Closed Yonghongwei closed 2 years ago
No, I don't think it's equivalent to SGD. SGD does not work for GAN while AdaBelief works. Depends on what default eps you are using, I'm using 1e-16, if you set as 1e-8 it would be the case as you mentioned. PS: EAdam is inspired by AdaBelief
Thanks for your reply. For the classification and detection tasks, I find this problem incurs. I have not checked the problem on other tasks. On these high-level vision tasks, SGD usually performs well. I also find small eps on these tasks will drop the performance. Therefore, I think the main reason Adabelief works well on high-level vision tasks is it performs like SGD.
Thanks for reply. It's possible but not always true, I have tried eps=1e-16 with ResNet18 on ImageNet with a batchsize 4096, it achieved above 72% top-1 accuracy, much better than with eps=1e-8 and even better than SGD. I'm not sure if it's a problem with framework since I used the Flax implementation to use TPU. I feel like even for classification tasks, with proper decoupled decay and lr schedule, adaptive optimizers can perform no worse than SGD, but it would require some tuning.
Please print any statistics of the variable 'exp_avg_var' (e.g., print(exp_avg_var.min())) for each parameter group. You will find the adaptive learning rates for different parameters are almost the same.
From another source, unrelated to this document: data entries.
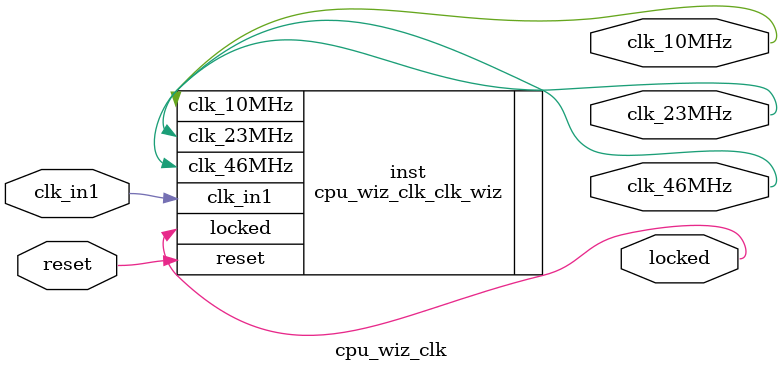
<source format=v>


`timescale 1ps/1ps

(* CORE_GENERATION_INFO = "cpu_wiz_clk,clk_wiz_v5_4_3_0,{component_name=cpu_wiz_clk,use_phase_alignment=true,use_min_o_jitter=false,use_max_i_jitter=false,use_dyn_phase_shift=false,use_inclk_switchover=false,use_dyn_reconfig=false,enable_axi=0,feedback_source=FDBK_AUTO,PRIMITIVE=MMCM,num_out_clk=3,clkin1_period=10.000,clkin2_period=10.000,use_power_down=false,use_reset=true,use_locked=true,use_inclk_stopped=false,feedback_type=SINGLE,CLOCK_MGR_TYPE=NA,manual_override=false}" *)

module cpu_wiz_clk 
 (
  // Clock out ports
  output        clk_46MHz,
  output        clk_23MHz,
  output        clk_10MHz,
  // Status and control signals
  input         reset,
  output        locked,
 // Clock in ports
  input         clk_in1
 );

  cpu_wiz_clk_clk_wiz inst
  (
  // Clock out ports  
  .clk_46MHz(clk_46MHz),
  .clk_23MHz(clk_23MHz),
  .clk_10MHz(clk_10MHz),
  // Status and control signals               
  .reset(reset), 
  .locked(locked),
 // Clock in ports
  .clk_in1(clk_in1)
  );

endmodule

</source>
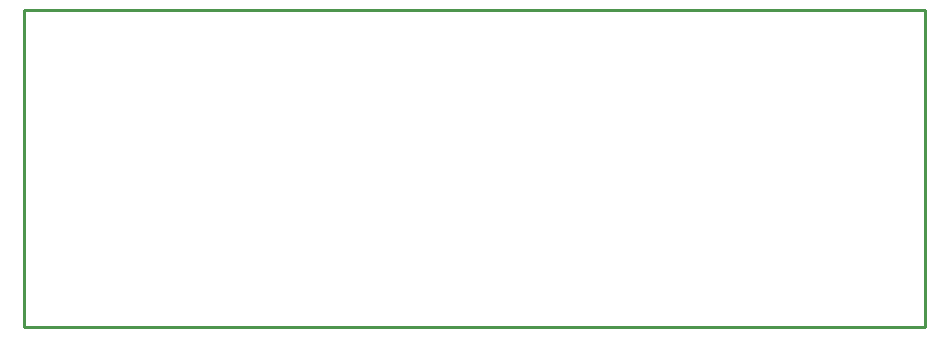
<source format=gbr>
G04 EAGLE Gerber RS-274X export*
G75*
%MOMM*%
%FSLAX34Y34*%
%LPD*%
%IN*%
%IPPOS*%
%AMOC8*
5,1,8,0,0,1.08239X$1,22.5*%
G01*
%ADD10C,0.254000*%


D10*
X0Y0D02*
X763000Y0D01*
X763000Y269000D01*
X0Y269000D01*
X0Y0D01*
M02*

</source>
Please note this line of the code "denom = (exp_avgvar.add(group['eps']).sqrt()/ math.sqrt(biascorrection2)).add(group['eps'])". The code 'add_()' operator in 'exp_avgvar.add(group['eps'])' will change the value of the variable 'exp_avg_var'. As a result, the value of exp_avg_var will accumulate with eps in each iteration. The values of exp_avg_var for different parameters will constantly increase and be almost same. So actually, your method is just equivalent to SGD with a changable global learning rate. I guess you refer to EAdam to introduce eps, which also has this problem. It is a very severe problem. Because the 'belief' mentioned in your paper does not give any contribution to the final performance in your code.